» What you will do
Determine how many lines of the entries that follow contain "indexed", and respond with that number alone.

Start of Task inputs

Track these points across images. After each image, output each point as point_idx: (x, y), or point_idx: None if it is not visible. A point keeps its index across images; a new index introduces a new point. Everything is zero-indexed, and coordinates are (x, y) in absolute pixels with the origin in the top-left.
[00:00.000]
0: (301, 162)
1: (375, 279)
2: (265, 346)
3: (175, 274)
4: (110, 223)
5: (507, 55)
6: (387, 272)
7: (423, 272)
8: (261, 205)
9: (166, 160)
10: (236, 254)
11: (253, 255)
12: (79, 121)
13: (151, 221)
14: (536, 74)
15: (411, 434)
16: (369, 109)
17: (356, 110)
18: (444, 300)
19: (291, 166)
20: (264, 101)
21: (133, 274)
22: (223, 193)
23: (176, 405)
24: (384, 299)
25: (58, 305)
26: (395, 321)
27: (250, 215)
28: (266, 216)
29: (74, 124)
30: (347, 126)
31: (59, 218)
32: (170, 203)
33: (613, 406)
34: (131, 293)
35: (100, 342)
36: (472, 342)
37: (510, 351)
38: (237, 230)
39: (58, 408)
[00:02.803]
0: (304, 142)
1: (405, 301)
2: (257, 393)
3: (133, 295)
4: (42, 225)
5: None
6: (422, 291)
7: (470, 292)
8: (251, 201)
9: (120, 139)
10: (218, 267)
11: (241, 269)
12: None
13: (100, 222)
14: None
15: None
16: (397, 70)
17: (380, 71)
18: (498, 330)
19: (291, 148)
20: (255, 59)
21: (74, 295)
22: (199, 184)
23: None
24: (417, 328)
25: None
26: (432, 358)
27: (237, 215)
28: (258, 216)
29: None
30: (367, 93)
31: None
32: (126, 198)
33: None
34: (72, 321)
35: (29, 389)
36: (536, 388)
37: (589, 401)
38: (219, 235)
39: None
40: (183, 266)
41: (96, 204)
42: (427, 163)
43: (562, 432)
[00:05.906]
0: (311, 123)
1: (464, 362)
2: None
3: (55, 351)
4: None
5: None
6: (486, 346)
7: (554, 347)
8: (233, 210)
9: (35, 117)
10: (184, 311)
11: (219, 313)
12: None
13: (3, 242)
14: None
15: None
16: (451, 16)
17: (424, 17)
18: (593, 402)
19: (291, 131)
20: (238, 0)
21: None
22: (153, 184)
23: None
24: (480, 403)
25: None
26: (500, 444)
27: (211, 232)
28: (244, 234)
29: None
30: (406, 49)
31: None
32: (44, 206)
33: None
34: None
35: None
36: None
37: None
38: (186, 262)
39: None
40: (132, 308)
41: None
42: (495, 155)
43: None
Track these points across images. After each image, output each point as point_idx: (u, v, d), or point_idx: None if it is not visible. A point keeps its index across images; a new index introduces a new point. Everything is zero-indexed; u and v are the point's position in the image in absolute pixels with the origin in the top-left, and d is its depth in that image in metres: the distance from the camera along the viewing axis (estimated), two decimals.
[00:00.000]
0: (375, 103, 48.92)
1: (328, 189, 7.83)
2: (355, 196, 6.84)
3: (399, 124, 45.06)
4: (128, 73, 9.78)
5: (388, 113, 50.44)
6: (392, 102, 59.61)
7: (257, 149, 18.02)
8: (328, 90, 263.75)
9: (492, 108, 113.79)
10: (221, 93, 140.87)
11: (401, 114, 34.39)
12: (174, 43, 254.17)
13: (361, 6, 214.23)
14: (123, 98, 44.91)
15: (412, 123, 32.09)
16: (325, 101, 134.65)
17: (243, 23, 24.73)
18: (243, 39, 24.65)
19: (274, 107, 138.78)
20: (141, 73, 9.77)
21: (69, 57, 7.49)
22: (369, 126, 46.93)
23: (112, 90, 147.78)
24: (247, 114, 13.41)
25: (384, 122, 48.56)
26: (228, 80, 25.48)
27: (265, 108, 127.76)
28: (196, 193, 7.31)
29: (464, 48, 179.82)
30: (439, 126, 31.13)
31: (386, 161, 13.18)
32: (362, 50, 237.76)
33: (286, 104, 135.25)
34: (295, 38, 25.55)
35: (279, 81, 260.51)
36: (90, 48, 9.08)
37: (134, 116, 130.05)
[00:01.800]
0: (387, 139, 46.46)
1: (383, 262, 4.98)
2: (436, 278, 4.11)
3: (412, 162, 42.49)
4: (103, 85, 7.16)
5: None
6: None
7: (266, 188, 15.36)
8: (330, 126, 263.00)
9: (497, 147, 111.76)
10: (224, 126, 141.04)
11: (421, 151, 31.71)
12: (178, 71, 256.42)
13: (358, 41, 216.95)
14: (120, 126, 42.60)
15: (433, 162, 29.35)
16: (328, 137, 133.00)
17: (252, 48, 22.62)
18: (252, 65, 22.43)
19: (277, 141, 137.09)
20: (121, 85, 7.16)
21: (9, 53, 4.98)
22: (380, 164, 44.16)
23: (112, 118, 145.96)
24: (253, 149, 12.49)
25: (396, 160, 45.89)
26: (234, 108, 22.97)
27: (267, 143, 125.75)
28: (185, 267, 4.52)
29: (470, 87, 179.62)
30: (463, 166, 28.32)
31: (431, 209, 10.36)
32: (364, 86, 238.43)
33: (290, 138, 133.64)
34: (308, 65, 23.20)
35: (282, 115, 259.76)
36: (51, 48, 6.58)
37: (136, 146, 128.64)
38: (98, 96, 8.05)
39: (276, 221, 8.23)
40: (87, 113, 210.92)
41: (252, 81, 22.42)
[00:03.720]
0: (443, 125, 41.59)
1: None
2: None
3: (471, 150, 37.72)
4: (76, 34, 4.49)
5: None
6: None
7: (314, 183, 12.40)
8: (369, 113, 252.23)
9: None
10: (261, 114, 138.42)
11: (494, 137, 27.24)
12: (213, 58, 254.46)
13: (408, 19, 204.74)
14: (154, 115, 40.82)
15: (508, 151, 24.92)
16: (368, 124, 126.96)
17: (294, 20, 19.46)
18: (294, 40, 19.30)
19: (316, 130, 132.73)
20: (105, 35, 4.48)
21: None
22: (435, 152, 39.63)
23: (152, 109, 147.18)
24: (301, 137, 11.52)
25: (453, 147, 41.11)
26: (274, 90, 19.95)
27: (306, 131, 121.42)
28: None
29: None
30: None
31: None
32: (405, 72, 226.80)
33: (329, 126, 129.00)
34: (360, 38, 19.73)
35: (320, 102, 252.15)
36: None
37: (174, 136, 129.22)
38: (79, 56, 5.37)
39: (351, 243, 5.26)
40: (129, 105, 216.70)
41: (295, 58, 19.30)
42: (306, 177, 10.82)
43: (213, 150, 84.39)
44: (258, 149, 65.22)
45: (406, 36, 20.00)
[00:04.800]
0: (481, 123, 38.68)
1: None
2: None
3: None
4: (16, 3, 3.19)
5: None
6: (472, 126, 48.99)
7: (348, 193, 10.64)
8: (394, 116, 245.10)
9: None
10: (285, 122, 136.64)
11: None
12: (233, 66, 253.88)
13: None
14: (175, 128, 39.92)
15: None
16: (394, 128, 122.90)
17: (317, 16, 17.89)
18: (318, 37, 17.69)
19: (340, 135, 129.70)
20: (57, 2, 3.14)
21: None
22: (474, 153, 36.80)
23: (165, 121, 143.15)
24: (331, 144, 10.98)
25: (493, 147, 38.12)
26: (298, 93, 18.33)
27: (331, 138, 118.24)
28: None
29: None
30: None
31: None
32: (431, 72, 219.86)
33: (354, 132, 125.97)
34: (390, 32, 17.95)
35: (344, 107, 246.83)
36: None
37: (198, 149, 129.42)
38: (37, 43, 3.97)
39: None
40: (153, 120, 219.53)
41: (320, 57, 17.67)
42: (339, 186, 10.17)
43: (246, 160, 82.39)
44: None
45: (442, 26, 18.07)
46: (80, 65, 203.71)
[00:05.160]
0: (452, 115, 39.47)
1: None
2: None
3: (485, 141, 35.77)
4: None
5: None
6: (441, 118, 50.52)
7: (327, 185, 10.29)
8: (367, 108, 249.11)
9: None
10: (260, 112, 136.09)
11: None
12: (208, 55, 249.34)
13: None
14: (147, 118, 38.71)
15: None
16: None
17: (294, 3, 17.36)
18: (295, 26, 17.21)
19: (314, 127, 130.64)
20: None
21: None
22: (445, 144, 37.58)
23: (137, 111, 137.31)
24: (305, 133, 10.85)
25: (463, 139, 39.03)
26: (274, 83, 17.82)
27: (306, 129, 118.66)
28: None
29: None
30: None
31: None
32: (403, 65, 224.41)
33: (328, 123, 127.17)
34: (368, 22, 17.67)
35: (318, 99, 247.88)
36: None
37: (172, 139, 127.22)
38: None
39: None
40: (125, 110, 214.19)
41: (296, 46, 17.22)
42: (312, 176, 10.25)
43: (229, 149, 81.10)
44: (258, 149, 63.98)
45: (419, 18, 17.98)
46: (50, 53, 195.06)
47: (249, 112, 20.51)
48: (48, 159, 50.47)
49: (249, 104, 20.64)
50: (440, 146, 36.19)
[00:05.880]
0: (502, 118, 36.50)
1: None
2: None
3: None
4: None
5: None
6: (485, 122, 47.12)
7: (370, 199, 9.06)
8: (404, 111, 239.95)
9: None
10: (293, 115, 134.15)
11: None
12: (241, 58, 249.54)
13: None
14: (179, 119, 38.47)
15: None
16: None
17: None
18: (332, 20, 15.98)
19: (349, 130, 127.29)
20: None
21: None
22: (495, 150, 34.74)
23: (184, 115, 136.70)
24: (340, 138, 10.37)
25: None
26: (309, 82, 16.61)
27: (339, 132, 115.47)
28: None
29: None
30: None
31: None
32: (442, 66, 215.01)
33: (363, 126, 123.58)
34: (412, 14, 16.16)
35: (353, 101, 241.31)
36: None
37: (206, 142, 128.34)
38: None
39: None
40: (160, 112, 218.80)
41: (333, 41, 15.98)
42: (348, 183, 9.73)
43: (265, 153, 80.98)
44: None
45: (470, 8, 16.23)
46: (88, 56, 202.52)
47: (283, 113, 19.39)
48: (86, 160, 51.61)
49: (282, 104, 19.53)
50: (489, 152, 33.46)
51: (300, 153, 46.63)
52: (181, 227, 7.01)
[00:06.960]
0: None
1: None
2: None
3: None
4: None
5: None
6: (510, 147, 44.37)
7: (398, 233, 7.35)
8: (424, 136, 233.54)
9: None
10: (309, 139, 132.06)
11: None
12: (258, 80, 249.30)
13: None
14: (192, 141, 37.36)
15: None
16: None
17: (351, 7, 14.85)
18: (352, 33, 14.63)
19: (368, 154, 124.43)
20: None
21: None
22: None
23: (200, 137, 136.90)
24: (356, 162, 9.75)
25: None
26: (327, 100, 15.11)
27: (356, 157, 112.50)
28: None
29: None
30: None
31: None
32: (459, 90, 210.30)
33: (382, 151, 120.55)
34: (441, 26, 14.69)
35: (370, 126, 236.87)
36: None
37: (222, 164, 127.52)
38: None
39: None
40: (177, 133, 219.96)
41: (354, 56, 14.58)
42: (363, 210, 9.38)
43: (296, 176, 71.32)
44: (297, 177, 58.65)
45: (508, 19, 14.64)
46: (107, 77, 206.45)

End of Task inputs

» Solution for this task
2